**DIRECTIVE:** From the items below, pull out every line containing the string "construction" and copy each one unchanged.

(Dataset excerpt)
----------
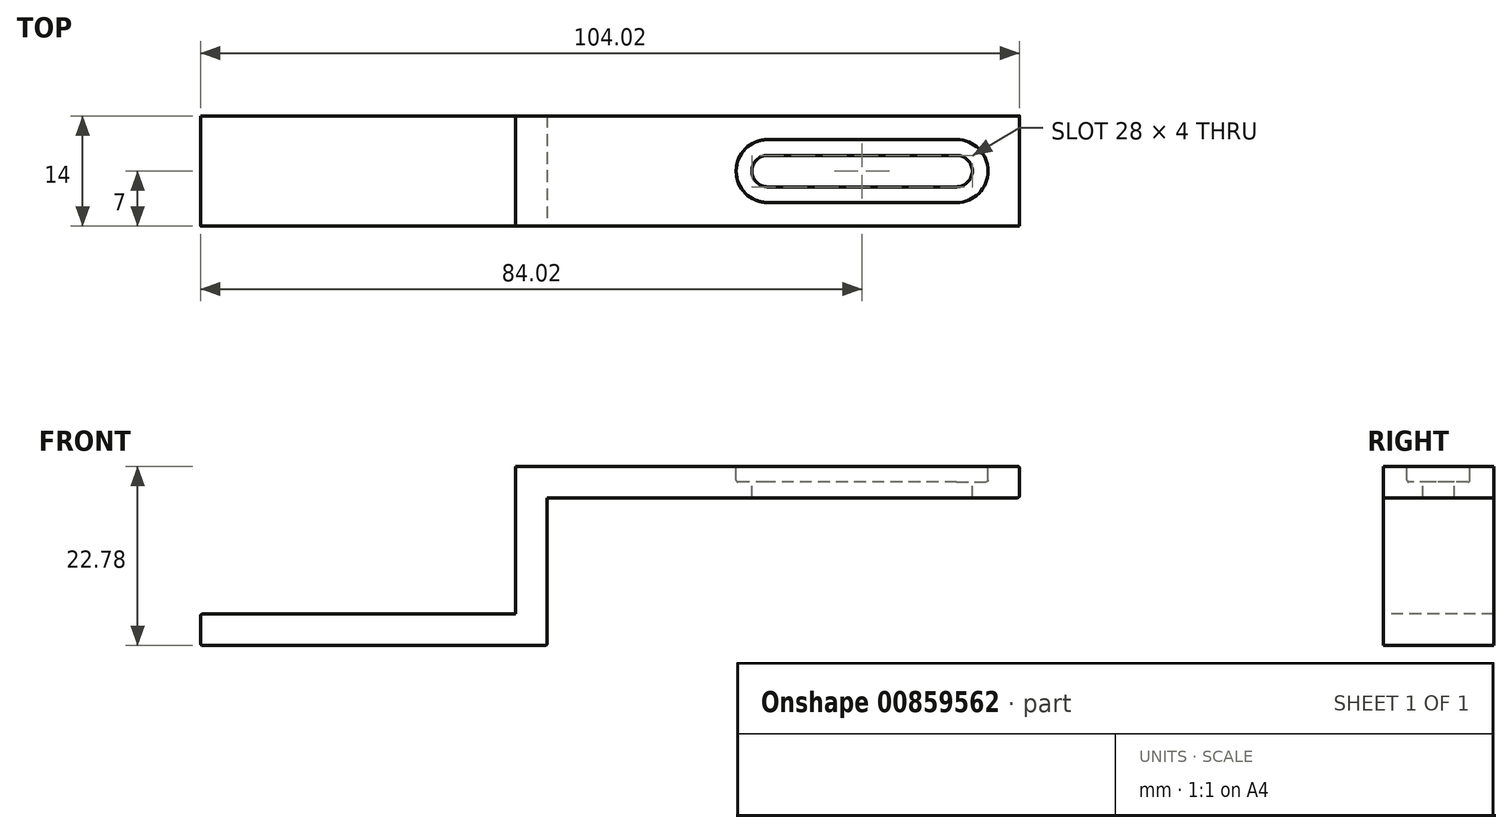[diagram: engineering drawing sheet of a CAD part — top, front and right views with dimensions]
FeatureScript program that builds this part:
annotation { "Feature Type Name" : "Feature", "Feature Type Description" : "" }
export const myFeature = defineFeature(function(context is Context, id is Id, definition is map)
    precondition{}
    {
        {
            var Q0;
            Q0=qCreatedBy(makeId("Top.planeOp"),FACE);
            var sketch = newSketch(context, id + "F0", { "sketchPlane" : qUnion([Q0])});
            skLineSegment(sketch, "E0.bottom", {"start": v(43, -7) * mm, "end": v(-43, -7) * mm});
            skLineSegment(sketch, "E0.top", {"start": v(43, 7) * mm, "end": v(-43, 7) * mm});
            skLineSegment(sketch, "E0.left", {"start": v(43, -7) * mm, "end": v(43, 7) * mm});
            skLineSegment(sketch, "E0.right", {"start": v(-43, -7) * mm, "end": v(-43, 7) * mm});
            skPoint(sketch, "E0.middle", {"position": v(0, 0) * mm});
            skSolve(sketch);
        }
        {
            var Q0;
            Q0=qSketchRegion(id+"F0",true);
            extrude(context, id + "F1", {"entities" : qUnion([Q0]), "depth" : 4 * mm, "offsetDistance" : 25.4 * mm});
        }
        {
            var Q0;
            Q0=makeQuery(id+"F1.opExtrude","CAP_FACE",FACE,{"disambiguationData":[OSD([sQuery(id+"F0.wireOp",EDGE,"E0.bottom"),sQuery(id+"F0.wireOp",EDGE,"E0.top"),sQuery(id+"F0.wireOp",EDGE,"E0.left"),sQuery(id+"F0.wireOp",EDGE,"E0.right")])],"isStart":false});
            var sketch = newSketch(context, id + "F2", { "sketchPlane" : qUnion([Q0])});
            skLineSegment(sketch, "E1", {"start": v(-43, 0) * mm, "end": v(43, 0) * mm, "construction": true});
            skCircle(sketch, "E2", {"center": v(35, 0) * mm, "radius": 2 * mm});
            skCircle(sketch, "E3", {"center": v(11, 0) * mm, "radius": 2 * mm});
            skLineSegment(sketch, "E4.bottom", {"start": v(11, -2) * mm, "end": v(35, -2) * mm});
            skLineSegment(sketch, "E4.top", {"start": v(11, 2) * mm, "end": v(35, 2) * mm});
            skLineSegment(sketch, "E4.left", {"start": v(11, -2) * mm, "end": v(11, 2) * mm});
            skLineSegment(sketch, "E4.right", {"start": v(35, -2) * mm, "end": v(35, 2) * mm});
            skSolve(sketch);
        }
        {
            var Q0;
            Q0=qSketchRegion(id+"F2",true);
            extrude(context, id + "F3", {"entities" : qUnion([Q0]), "operationType" : NewBodyOperationType.REMOVE, "oppositeDirection" : true, "depth" : 4 * mm, "offsetDistance" : 25.4 * mm});
        }
        {
            var Q0;
            Q0=makeQuery(id+"F1.opExtrude","CAP_FACE",FACE,{"disambiguationData":[OSD([sQuery(id+"F0.wireOp",EDGE,"E0.bottom"),sQuery(id+"F0.wireOp",EDGE,"E0.top"),sQuery(id+"F0.wireOp",EDGE,"E0.left"),sQuery(id+"F0.wireOp",EDGE,"E0.right")])],"isStart":false});
            var sketch = newSketch(context, id + "F4", { "sketchPlane" : qUnion([Q0])});
            skLineSegment(sketch, "E5", {"start": v(-43, 0) * mm, "end": v(43, 0) * mm, "construction": true});
            skCircle(sketch, "E6", {"center": v(35, 0) * mm, "radius": 4 * mm});
            skCircle(sketch, "E7", {"center": v(11, 0) * mm, "radius": 4 * mm});
            skLineSegment(sketch, "E8.bottom", {"start": v(11, -4) * mm, "end": v(35, -4) * mm});
            skLineSegment(sketch, "E8.top", {"start": v(11, 4) * mm, "end": v(35, 4) * mm});
            skLineSegment(sketch, "E8.left", {"start": v(11, -4) * mm, "end": v(11, 4) * mm});
            skLineSegment(sketch, "E8.right", {"start": v(35, -4) * mm, "end": v(35, 4) * mm});
            skSolve(sketch);
        }
        {
            var Q0;
            Q0=qSketchRegion(id+"F4",true);
            extrude(context, id + "F5", {"entities" : qUnion([Q0]), "operationType" : NewBodyOperationType.REMOVE, "oppositeDirection" : true, "depth" : 2 * mm, "offsetDistance" : 25.4 * mm});
        }
        {
            var Q0;
            Q0=makeQuery(id+"F5.boolean.opBoolean","COPY",EDGE,{"derivedFrom":makeQuery(id+"F5.opExtrude","CAP_EDGE",EDGE,{"disambiguationData":[OSD([sQuery(id+"F4.wireOp",EDGE,"E8.top")])],"isStart":false})});
            var Q1;
            Q1=makeQuery(id+"F5.boolean.opBoolean","COPY",EDGE,{"derivedFrom":makeQuery(id+"F5.opExtrude","CAP_EDGE",EDGE,{"disambiguationData":[OSD([sQuery(id+"F4.wireOp",EDGE,"E7")])],"isStart":false})});
            var Q2;
            Q2=makeQuery(id+"F5.boolean.opBoolean","COPY",EDGE,{"derivedFrom":makeQuery(id+"F5.opExtrude","CAP_EDGE",EDGE,{"disambiguationData":[OSD([sQuery(id+"F4.wireOp",EDGE,"E8.bottom")])],"isStart":false})});
            var Q3;
            Q3=makeQuery(id+"F5.boolean.opBoolean","COPY",EDGE,{"derivedFrom":makeQuery(id+"F5.opExtrude","CAP_EDGE",EDGE,{"disambiguationData":[OSD([sQuery(id+"F4.wireOp",EDGE,"E6")])],"isStart":false})});
            var Q4;
            Q4=makeQuery(id+"F5.boolean.opBoolean","COPY",EDGE,{"derivedFrom":makeQuery(id+"F5.opExtrude","CAP_EDGE",EDGE,{"disambiguationData":[OSD([sQuery(id+"F4.wireOp",EDGE,"E8.bottom")])],"isStart":true})});
            var Q5;
            Q5=makeQuery(id+"F5.boolean.opBoolean","COPY",EDGE,{"derivedFrom":makeQuery(id+"F5.opExtrude","CAP_EDGE",EDGE,{"disambiguationData":[OSD([sQuery(id+"F4.wireOp",EDGE,"E7")])],"isStart":true})});
            var Q6;
            Q6=makeQuery(id+"F5.boolean.opBoolean","COPY",EDGE,{"derivedFrom":makeQuery(id+"F5.opExtrude","CAP_EDGE",EDGE,{"disambiguationData":[OSD([sQuery(id+"F4.wireOp",EDGE,"E8.top")])],"isStart":true})});
            var Q7;
            Q7=makeQuery(id+"F5.boolean.opBoolean","COPY",EDGE,{"derivedFrom":makeQuery(id+"F5.opExtrude","CAP_EDGE",EDGE,{"disambiguationData":[OSD([sQuery(id+"F4.wireOp",EDGE,"E6")])],"isStart":true})});
            fillet(context, id + "F6", {"entities" : qUnion([Q0, Q1, Q2, Q3, Q4, Q5, Q6, Q7]), "radius" : 0.25 * mm, "tangentPropagation" : true, "allowEdgeOverflow" : false});
        }
        {
            var Q0;
            Q0=makeQuery(id+"F1.opExtrude","CAP_FACE",FACE,{"disambiguationData":[OSD([sQuery(id+"F0.wireOp",EDGE,"E0.bottom"),sQuery(id+"F0.wireOp",EDGE,"E0.top"),sQuery(id+"F0.wireOp",EDGE,"E0.left"),sQuery(id+"F0.wireOp",EDGE,"E0.right")])],"isStart":false});
            var sketch = newSketch(context, id + "F7", { "sketchPlane" : qUnion([Q0])});
            skLineSegment(sketch, "E9.bottom", {"start": v(-43, -7) * mm, "end": v(-21.02, -7) * mm});
            skLineSegment(sketch, "E9.top", {"start": v(-43, 7) * mm, "end": v(-21.02, 7) * mm});
            skLineSegment(sketch, "E9.left", {"start": v(-43, -7) * mm, "end": v(-43, 7) * mm});
            skLineSegment(sketch, "E9.right", {"start": v(-21.02, -7) * mm, "end": v(-21.02, 7) * mm});
            skSolve(sketch);
        }
        {
            var Q0;
            Q0=makeQuery(id+"F7.imprint","IMPRINT",FACE,{"disambiguationData":[TD([[makeQuery(id+"F7.imprint","IMPRINT",EDGE,{"derivedFrom":sQuery(id+"F7.wireOp",EDGE,"E9.bottom")}),-1.0]])]});
            extrude(context, id + "F8", {"entities" : qUnion([Q0]), "operationType" : NewBodyOperationType.REMOVE, "oppositeDirection" : true, "depth" : 4 * mm, "offsetDistance" : 25.4 * mm});
        }
        {
            var Q0;
            Q0=makeQuery(id+"F1.opExtrude","CAP_FACE",FACE,{"disambiguationData":[OSD([sQuery(id+"F0.wireOp",EDGE,"E0.bottom"),sQuery(id+"F0.wireOp",EDGE,"E0.top"),sQuery(id+"F0.wireOp",EDGE,"E0.left"),sQuery(id+"F0.wireOp",EDGE,"E0.right")])],"isStart":true});
            var sketch = newSketch(context, id + "F9", { "sketchPlane" : qUnion([Q0])});
            skLineSegment(sketch, "E10.bottom", {"start": v(-21.02, -7) * mm, "end": v(-17.02, -7) * mm});
            skLineSegment(sketch, "E10.top", {"start": v(-21.02, 7) * mm, "end": v(-17.02, 7) * mm});
            skLineSegment(sketch, "E10.left", {"start": v(-21.02, -7) * mm, "end": v(-21.02, 7) * mm});
            skLineSegment(sketch, "E10.right", {"start": v(-17.02, -7) * mm, "end": v(-17.02, 7) * mm});
            skSolve(sketch);
        }
        {
            var Q0;
            Q0 = qSketchRegion(id + "F9", true);
            extrude(context, id + "F10", {"entities" : qUnion([Q0]), "operationType" : NewBodyOperationType.ADD, "depth" : 18.78 * mm, "offsetDistance" : 25.4 * mm});
        }
        {
            var Q0;
            Q0=makeQuery(id+"F10.boolean.opBoolean","MERGE",FACE,{"derivedFrom":[makeQuery(id+"F8.boolean.opBoolean","COPY",FACE,{"derivedFrom":makeQuery(id+"F8.opExtrude","SWEPT_FACE",FACE,{"disambiguationData":[OSD([sQuery(id+"F7.wireOp",EDGE,"E9.right")])]})}),makeQuery(id+"F10.opExtrude","SWEPT_FACE",FACE,{"disambiguationData":[OSD([sQuery(id+"F9.wireOp",EDGE,"E10.left")])]})]});
            var sketch = newSketch(context, id + "F11", { "sketchPlane" : qUnion([Q0])});
            skLineSegment(sketch, "E11.bottom", {"start": v(-7, -18.78) * mm, "end": v(7, -18.78) * mm});
            skLineSegment(sketch, "E11.top", {"start": v(-7, -14.78) * mm, "end": v(7, -14.78) * mm});
            skLineSegment(sketch, "E11.left", {"start": v(-7, -18.78) * mm, "end": v(-7, -14.78) * mm});
            skLineSegment(sketch, "E11.right", {"start": v(7, -18.78) * mm, "end": v(7, -14.78) * mm});
            skSolve(sketch);
        }
        {
            var Q0;
            Q0 = qSketchRegion(id + "F11", true);
            extrude(context, id + "F12", {"entities" : qUnion([Q0]), "operationType" : NewBodyOperationType.ADD, "depth" : 40 * mm, "offsetDistance" : 25.4 * mm});
        }
        {
            var Q0;
            Q0=makeQuery(id+"F10.opExtrude","CAP_EDGE",EDGE,{"disambiguationData":[OSD([sQuery(id+"F9.wireOp",EDGE,"E10.right")])],"isStart":true});
            var Q1;
            Q1=makeQuery(id+"F10.opExtrude","CAP_EDGE",EDGE,{"disambiguationData":[OSD([sQuery(id+"F9.wireOp",EDGE,"E10.right")])],"isStart":false});
            var Q2;
            Q2=makeQuery(id+"F1.opExtrude","CAP_EDGE",EDGE,{"disambiguationData":[OSD([sQuery(id+"F0.wireOp",EDGE,"E0.left")])],"isStart":true});
            var Q3;
            Q3=makeQuery(id+"F1.opExtrude","CAP_EDGE",EDGE,{"disambiguationData":[OSD([sQuery(id+"F0.wireOp",EDGE,"E0.left")])],"isStart":false});
            var Q4;
            Q4=makeQuery(id+"F12.opExtrude","CAP_EDGE",EDGE,{"disambiguationData":[OSD([sQuery(id+"F11.wireOp",EDGE,"E11.top")])],"isStart":true});
            var Q5;
            Q5=makeQuery(id+"F8.boolean.opBoolean","COPY",EDGE,{"derivedFrom":makeQuery(id+"F8.opExtrude","CAP_EDGE",EDGE,{"disambiguationData":[OSD([sQuery(id+"F7.wireOp",EDGE,"E9.right")])],"isStart":true})});
            var Q6;
            Q6=makeQuery(id+"F12.opExtrude","CAP_EDGE",EDGE,{"disambiguationData":[OSD([sQuery(id+"F11.wireOp",EDGE,"E11.top")])],"isStart":false});
            var Q7;
            Q7=makeQuery(id+"F12.opExtrude","CAP_EDGE",EDGE,{"disambiguationData":[OSD([sQuery(id+"F11.wireOp",EDGE,"E11.bottom")])],"isStart":false});
            fillet(context, id + "F13", {"entities" : qUnion([Q0, Q1, Q2, Q3, Q4, Q5, Q6, Q7]), "radius" : 0.25 * mm, "tangentPropagation" : true, "allowEdgeOverflow" : false});
        }
    });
----------
**SOLUTION FOR THIS TASK:**
            skLineSegment(sketch, "E1", {"start": v(-43, 0) * mm, "end": v(43, 0) * mm, "construction": true});
            skLineSegment(sketch, "E5", {"start": v(-43, 0) * mm, "end": v(43, 0) * mm, "construction": true});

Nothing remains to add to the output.